== GIVEN PASSAGE ==

# Installing Pure-FTPd

## Fredrich

I've installed pure-ftpd on my gentoo box. This is what I've done this far:

emerge -pv pure-ftpd

*change use flags*

emerge pure-ftpd

nano /etc/conf.d/pure-ftpd

/etc/init.d/pure-ftpd start

When I try to log in everything works great. It's just that no folders are showing up when I'm logged into the ftp and when I try to make a folder, it gets deleted/not created.

Anyone? I'm new to Linux so try taking it easy on me  :Smile: 

----------

## Bio

Hello,

You should paste your /etc/conf.d/pure-ftpd file, that would help

Did you uncomment the IS_CONFIGURED="yes" line?

----------

## Fredrich

# Config file for /etc/init.d/pure-ftpd

##Comment variables out to disable its features, or change the values in it... ##

## This variable must be uncommented in order for the server to start ##

IS_CONFIGURED="yes"

## FTP Server,Port (separated by comma) ##

## If you prefer host names over IP addresses, it's your choice:

## SERVER="-S ftp.rtchat.com,21"

## IPv6 addresses are supported.

## !!! WARNING !!!

## Using an invalid IP will result in the server not starting,

## but reporting a correct start!

## SERVER="-S 192.168.1.175,21"

## By default binds to all available IPs.

SERVER="-S 21"

===

Reproduce the forum thread above on installing Pure-FTPd word for word, in its entirety.

== DATA TO EXAMINE ==

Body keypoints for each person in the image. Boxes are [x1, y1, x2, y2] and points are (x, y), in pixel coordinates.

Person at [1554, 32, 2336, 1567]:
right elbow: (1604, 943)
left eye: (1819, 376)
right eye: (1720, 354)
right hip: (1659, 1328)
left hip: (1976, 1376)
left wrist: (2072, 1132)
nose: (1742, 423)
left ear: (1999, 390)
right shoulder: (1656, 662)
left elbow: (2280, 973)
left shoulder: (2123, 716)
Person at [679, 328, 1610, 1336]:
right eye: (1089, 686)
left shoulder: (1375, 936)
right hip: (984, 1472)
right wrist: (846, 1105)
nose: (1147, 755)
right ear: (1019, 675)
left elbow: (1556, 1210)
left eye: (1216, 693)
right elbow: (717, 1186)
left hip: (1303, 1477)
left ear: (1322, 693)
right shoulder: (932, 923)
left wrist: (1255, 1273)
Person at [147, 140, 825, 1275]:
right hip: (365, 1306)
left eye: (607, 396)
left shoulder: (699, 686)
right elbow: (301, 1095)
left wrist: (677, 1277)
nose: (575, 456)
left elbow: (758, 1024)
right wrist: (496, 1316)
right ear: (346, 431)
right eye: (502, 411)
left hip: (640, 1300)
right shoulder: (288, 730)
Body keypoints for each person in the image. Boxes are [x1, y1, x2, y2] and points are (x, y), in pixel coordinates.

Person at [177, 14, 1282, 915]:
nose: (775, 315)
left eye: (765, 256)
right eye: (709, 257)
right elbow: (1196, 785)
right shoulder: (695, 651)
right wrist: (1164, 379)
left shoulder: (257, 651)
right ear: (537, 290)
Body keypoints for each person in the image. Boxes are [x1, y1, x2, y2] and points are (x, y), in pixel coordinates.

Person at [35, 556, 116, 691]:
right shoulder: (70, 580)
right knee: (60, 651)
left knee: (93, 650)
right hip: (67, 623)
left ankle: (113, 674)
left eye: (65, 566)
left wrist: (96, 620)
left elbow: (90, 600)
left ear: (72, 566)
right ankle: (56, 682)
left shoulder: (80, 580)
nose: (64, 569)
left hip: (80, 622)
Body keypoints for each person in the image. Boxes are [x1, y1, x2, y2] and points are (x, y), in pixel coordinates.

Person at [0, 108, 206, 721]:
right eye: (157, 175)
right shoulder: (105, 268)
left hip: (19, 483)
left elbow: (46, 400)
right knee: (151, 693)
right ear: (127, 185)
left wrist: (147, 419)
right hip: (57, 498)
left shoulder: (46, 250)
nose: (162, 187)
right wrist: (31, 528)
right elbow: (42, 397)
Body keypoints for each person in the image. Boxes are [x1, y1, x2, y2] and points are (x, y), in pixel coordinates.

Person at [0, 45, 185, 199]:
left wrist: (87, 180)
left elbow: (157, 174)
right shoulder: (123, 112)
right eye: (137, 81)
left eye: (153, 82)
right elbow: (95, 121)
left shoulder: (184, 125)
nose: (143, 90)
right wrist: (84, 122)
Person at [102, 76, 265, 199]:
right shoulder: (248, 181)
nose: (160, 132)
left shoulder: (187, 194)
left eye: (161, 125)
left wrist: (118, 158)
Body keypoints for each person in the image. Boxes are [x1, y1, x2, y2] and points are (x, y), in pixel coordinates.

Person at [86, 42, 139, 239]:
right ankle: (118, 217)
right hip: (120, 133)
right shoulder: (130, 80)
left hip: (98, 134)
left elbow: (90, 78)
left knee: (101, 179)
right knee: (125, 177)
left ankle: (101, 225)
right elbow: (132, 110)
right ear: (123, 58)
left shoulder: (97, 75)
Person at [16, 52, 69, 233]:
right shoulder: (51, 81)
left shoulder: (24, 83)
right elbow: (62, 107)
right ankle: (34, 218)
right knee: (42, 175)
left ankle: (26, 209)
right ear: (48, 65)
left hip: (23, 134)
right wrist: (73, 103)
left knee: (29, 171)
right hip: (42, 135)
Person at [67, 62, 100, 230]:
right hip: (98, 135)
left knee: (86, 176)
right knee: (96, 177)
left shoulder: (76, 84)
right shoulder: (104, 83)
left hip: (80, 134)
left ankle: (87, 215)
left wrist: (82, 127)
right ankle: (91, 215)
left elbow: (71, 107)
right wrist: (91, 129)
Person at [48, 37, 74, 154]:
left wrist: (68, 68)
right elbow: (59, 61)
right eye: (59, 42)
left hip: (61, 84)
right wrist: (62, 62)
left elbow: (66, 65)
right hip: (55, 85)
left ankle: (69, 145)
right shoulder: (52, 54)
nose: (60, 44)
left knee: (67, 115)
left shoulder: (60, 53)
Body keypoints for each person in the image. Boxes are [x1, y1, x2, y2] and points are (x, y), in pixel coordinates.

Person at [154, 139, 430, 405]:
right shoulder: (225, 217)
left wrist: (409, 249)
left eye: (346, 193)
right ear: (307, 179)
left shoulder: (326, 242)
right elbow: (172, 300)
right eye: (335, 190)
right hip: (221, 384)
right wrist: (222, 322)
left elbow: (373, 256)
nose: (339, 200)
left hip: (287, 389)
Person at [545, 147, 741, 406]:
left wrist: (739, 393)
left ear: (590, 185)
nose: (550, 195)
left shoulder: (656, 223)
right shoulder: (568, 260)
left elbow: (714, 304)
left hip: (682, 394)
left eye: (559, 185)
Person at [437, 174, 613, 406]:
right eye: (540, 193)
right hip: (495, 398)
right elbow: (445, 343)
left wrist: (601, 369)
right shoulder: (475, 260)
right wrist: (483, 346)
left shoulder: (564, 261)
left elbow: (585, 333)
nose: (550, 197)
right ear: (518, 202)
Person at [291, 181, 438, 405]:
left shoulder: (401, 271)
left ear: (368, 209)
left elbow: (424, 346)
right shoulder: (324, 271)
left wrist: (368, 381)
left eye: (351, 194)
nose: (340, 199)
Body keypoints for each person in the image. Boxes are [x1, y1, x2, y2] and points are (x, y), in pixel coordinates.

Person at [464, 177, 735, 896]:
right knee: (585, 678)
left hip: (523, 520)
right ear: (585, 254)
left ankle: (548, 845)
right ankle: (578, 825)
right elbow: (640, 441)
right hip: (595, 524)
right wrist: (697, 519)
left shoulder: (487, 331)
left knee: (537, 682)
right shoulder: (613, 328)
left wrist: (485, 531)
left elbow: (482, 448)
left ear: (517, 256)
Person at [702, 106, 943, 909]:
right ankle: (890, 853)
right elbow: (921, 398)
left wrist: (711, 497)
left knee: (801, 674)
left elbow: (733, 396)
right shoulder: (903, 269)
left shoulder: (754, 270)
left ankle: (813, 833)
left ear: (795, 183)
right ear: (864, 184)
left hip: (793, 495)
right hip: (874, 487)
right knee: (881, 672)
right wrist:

===

• [ANSWER BOX]
# Installing Pure-FTPd

## Fredrich

I've installed pure-ftpd on my gentoo box. This is what I've done this far:

emerge -pv pure-ftpd

*change use flags*

emerge pure-ftpd

nano /etc/conf.d/pure-ftpd

/etc/init.d/pure-ftpd start

When I try to log in everything works great. It's just that no folders are showing up when I'm logged into the ftp and when I try to make a folder, it gets deleted/not created.

Anyone? I'm new to Linux so try taking it easy on me  :Smile: 

----------

## Bio

Hello,

You should paste your /etc/conf.d/pure-ftpd file, that would help

Did you uncomment the IS_CONFIGURED="yes" line?

----------

## Fredrich

# Config file for /etc/init.d/pure-ftpd

##Comment variables out to disable its features, or change the values in it... ##

## This variable must be uncommented in order for the server to start ##

IS_CONFIGURED="yes"

## FTP Server,Port (separated by comma) ##

## If you prefer host names over IP addresses, it's your choice:

## SERVER="-S ftp.rtchat.com,21"

## IPv6 addresses are supported.

## !!! WARNING !!!

## Using an invalid IP will result in the server not starting,

## but reporting a correct start!

## SERVER="-S 192.168.1.175,21"

## By default binds to all available IPs.

SERVER="-S 21"